1. How does cropping affect plant growth?
Ans. Cropping refers to the practice of cutting off the top portion of a plant to stimulate growth. It is commonly done to remove dead or damaged parts of the plant or to control the plant's height and shape. Cropping can improve plant growth by promoting the development of lateral branches, increasing light penetration to lower parts of the plant, and redirecting nutrients to the remaining healthy parts.

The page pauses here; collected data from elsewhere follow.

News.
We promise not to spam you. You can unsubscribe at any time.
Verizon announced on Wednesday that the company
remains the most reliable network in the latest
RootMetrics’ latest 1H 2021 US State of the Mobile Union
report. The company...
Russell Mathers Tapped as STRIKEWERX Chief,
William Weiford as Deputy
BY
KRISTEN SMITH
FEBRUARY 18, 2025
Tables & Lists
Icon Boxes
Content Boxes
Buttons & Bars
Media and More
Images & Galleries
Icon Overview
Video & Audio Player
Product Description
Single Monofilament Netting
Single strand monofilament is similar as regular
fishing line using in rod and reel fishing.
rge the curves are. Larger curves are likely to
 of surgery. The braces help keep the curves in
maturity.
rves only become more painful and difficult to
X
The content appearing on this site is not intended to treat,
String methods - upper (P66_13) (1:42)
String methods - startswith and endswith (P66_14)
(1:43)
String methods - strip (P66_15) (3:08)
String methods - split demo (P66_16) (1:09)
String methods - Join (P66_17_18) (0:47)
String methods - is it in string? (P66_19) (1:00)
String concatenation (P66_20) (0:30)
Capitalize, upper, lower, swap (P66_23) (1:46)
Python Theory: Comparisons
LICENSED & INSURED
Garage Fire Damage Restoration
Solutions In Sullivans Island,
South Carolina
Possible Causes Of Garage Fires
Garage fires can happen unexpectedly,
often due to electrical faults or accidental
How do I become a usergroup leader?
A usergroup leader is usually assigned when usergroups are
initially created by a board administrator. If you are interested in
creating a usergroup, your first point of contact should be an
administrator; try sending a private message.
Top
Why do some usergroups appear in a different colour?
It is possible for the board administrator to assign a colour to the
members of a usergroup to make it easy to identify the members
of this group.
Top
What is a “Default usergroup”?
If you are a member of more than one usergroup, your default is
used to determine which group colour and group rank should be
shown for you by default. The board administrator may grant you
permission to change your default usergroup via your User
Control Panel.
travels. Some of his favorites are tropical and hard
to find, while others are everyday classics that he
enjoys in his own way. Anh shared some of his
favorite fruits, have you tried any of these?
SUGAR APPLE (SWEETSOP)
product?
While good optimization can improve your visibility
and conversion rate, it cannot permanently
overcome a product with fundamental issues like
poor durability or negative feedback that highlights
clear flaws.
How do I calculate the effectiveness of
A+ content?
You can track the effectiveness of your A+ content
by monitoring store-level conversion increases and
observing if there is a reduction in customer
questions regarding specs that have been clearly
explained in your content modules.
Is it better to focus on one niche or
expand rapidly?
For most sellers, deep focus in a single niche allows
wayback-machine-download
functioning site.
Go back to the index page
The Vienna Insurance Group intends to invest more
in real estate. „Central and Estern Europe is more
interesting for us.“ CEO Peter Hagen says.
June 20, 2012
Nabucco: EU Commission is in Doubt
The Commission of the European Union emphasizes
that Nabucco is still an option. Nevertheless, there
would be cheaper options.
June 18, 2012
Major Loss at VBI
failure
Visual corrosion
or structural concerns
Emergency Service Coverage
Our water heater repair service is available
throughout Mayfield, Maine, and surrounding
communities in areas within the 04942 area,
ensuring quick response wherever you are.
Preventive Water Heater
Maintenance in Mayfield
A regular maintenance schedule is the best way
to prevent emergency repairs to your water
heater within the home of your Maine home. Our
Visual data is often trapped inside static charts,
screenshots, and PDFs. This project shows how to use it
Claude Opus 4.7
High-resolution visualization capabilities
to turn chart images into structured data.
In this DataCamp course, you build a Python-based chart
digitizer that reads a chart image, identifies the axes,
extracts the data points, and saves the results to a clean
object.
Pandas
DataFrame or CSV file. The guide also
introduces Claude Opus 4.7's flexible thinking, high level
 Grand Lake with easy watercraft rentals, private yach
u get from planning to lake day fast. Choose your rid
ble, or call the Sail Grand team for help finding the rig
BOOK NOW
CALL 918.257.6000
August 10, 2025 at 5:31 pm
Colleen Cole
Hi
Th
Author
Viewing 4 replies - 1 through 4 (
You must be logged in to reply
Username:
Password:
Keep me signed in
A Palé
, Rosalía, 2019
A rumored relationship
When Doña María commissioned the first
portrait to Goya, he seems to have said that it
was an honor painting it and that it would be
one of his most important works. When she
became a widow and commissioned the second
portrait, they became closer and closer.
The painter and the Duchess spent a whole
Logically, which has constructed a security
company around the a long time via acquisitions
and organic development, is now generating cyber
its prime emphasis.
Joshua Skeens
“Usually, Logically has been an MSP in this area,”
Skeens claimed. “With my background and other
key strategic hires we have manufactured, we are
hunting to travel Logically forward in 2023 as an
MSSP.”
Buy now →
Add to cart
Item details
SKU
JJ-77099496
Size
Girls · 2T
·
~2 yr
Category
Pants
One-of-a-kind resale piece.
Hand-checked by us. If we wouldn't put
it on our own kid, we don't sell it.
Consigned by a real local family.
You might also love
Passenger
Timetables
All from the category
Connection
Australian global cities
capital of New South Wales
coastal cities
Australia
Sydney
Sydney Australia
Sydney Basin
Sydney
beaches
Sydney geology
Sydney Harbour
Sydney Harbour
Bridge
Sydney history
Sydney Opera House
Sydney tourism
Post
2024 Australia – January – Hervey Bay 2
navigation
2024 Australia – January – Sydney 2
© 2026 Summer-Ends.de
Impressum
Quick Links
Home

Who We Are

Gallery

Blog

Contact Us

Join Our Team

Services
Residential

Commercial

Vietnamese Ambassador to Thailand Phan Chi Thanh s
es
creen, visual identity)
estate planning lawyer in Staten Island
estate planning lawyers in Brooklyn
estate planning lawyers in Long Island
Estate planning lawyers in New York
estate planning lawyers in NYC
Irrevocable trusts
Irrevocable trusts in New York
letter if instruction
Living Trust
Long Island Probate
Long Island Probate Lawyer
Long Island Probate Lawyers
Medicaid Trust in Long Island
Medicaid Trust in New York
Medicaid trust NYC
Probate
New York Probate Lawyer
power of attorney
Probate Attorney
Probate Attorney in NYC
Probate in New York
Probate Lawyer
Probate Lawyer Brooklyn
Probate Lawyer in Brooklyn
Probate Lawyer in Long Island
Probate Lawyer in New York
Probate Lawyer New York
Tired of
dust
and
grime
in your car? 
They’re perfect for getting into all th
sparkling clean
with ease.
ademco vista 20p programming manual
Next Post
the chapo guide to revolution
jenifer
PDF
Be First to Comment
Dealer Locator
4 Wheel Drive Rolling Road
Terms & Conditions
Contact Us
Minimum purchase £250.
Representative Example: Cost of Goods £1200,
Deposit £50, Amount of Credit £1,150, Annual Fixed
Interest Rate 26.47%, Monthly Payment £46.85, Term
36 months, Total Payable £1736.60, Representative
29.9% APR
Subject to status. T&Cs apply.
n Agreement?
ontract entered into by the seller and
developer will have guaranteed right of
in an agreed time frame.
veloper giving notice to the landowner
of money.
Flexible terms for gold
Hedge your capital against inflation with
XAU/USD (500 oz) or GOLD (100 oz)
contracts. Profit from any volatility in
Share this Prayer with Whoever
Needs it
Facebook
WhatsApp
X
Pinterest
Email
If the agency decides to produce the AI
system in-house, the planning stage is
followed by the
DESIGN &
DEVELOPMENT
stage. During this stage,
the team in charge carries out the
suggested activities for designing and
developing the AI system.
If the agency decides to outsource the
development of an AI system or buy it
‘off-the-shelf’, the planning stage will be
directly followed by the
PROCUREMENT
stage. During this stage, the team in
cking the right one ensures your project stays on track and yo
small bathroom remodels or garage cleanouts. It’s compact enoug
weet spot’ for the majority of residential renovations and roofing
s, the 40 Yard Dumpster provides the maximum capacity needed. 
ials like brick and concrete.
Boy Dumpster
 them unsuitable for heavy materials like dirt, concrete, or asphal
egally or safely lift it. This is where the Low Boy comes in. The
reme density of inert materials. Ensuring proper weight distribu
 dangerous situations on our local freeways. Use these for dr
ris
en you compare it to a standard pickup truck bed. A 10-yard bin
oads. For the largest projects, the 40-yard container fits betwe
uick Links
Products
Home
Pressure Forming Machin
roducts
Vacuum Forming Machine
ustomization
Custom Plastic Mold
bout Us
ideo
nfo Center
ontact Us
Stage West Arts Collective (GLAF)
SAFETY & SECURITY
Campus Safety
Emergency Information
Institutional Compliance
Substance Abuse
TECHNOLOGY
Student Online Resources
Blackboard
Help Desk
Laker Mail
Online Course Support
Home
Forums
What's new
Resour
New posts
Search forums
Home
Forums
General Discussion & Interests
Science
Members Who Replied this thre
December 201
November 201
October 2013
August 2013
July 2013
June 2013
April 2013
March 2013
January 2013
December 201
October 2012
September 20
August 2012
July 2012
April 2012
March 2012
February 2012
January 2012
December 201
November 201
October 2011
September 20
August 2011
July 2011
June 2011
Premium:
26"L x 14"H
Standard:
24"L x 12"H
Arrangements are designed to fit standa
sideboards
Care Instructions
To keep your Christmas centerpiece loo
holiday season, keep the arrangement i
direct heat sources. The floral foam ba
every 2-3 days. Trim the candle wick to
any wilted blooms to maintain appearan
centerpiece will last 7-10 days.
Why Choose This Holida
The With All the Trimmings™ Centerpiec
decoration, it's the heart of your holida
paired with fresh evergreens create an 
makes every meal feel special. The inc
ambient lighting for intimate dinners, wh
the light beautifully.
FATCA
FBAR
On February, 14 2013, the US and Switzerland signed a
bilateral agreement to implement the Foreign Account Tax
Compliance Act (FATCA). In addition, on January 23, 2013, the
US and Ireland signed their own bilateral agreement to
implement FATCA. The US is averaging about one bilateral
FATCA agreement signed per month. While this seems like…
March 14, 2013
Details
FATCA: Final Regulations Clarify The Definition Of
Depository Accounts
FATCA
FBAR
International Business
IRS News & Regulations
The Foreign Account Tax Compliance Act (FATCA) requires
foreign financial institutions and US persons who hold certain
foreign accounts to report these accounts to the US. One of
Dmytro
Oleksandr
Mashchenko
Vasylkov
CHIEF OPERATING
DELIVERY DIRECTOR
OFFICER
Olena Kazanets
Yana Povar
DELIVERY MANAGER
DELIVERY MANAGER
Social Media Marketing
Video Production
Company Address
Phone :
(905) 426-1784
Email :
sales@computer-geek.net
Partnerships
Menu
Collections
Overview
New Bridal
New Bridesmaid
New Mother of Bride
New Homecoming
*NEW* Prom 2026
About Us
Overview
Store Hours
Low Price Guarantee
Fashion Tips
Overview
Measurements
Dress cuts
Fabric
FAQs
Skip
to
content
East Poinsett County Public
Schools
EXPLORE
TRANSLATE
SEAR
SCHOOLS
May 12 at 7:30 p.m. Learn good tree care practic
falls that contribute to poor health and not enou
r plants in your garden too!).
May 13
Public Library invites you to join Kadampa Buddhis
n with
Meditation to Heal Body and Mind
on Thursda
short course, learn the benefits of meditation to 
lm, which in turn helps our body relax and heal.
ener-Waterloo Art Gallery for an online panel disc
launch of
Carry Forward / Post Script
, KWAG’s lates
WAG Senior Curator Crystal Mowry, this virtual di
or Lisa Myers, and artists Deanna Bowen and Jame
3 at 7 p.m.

2. What are the benefits of cropping in agriculture?
Ans. Cropping in agriculture offers several benefits. Firstly, it can enhance the overall health and appearance of plants by removing diseased or damaged parts. Additionally, cropping can help maintain the desired shape and size of plants, making them more aesthetically pleasing. It also improves air circulation and light penetration, leading to better photosynthesis and overall plant growth.
3. When is the best time to crop plants?
Ans. The best time to crop plants depends on the specific plant species and its growth cycle. In general, it is recommended to crop plants during their active growing season, when they have sufficient energy reserves to recover from the pruning. For deciduous plants, cropping is often done during late winter or early spring before the new growth begins. However, it is essential to research and understand the specific requirements of each plant before cropping.
4. Can cropping be harmful to plants?
Ans. While cropping is generally beneficial for plants, improper or excessive pruning can harm them. Over-cropping, which involves removing too many branches or foliage, can weaken the plants and make them more susceptible to diseases and pests. It is crucial to follow proper pruning techniques, such as making clean cuts and not removing more than one-third of the plant's foliage at a time, to minimize the risk of harm.
5. Are there any specific tools or techniques for cropping plants effectively?
Ans. Yes, there are specific tools and techniques for effective cropping. Some commonly used tools include pruning shears, hedge trimmers, and loppers, depending on the size and type of plants being cropped. It is important to use sharp and clean tools to make precise cuts without causing unnecessary damage. Additionally, understanding the growth habits and requirements of different plants is crucial for using the appropriate cropping techniques, such as selective branch removal or heading back.